Living on Earth’s Diane Toomey reports on research that suggests a combination of western and Chinese medicines could benefit patients with hepatitis B.
CURWOOD: Coming up, the fiscal crunch faced by national parks. First, this Environmental Health Note from Diane Toomey.
TOOMEY: Three hundred fifty million people worldwide are chronically infected with hepatitis B, a virus that can lead to liver damage and even cancer. A full three-quarters of those live in Asia. And many of them are treated with Chinese herbal medicine. Studies that gauge the effectiveness of this treatment for hepatitis rarely get published in English-language journals. So scientists at the University of California-Berkeley analyzed research that appeared in Chinese language journals. They reviewed more than two dozen studies in which one group of patients used herbal medicine alone or in combination with interferon, a standard hepatitis treatment.

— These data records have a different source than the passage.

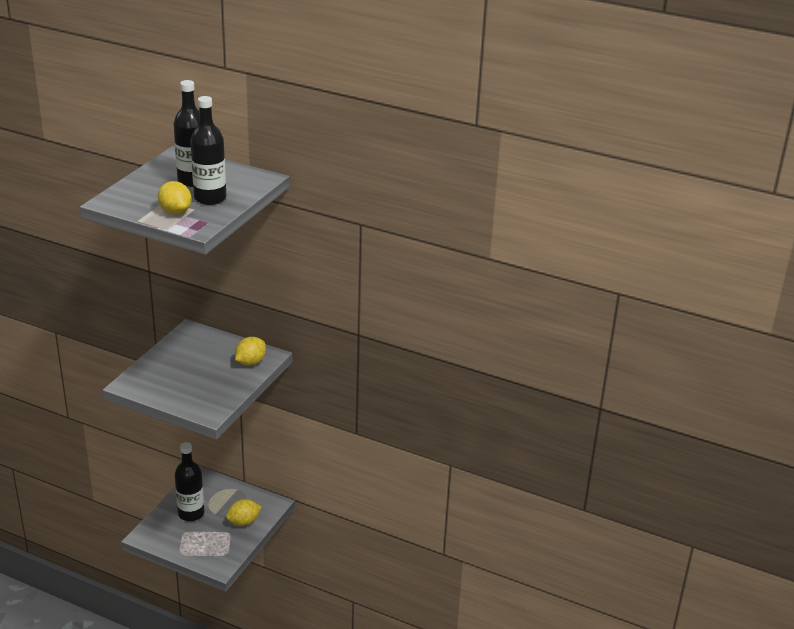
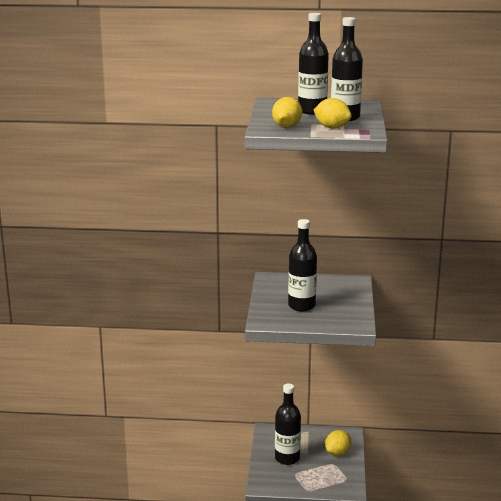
camera: 20 degrees left, 10 degrees down
yellow lemon [235,337,266,365] -> yellow lemon moved to [272,97,302,127]
none -> black bottle [288,219,317,311]

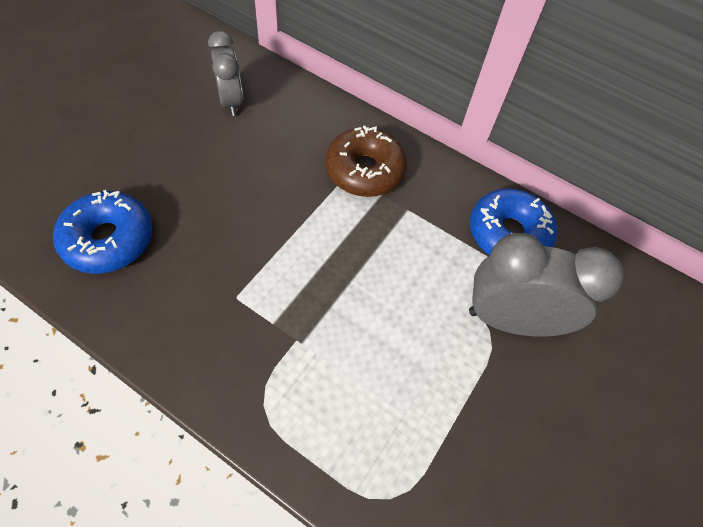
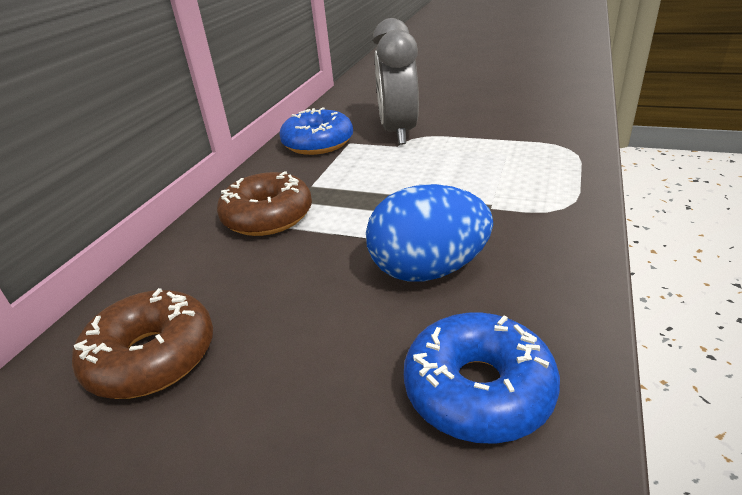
camera: 95 degrees left, 25 degrees down
grey clock [208,31,243,116] -> brown donut [72,288,213,399]
none -> blue egg [366,184,493,282]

That group was compared to patients who just received interferon. All the studies evaluated patients after three months of treatment by measuring their level of viral activity. Researchers found the most effective treatment appeared to be a combination of Western and herbal medicine. In three standard blood tests, the patients who received both those treatments were up to twice as likely to have reached an undetectable level of virus compared to patients who received interferon alone.
While the Berkeley researchers found these results promising, they did have some major criticisms of the Asian scientists’ methodology. So they say they plan to help train a group of Chinese clinicians on how to conduct more rigorous experiments in the future.
That’s this week’s Health Note. I’m Diane Toomey.
CURWOOD: And you’re listening to Living On Earth.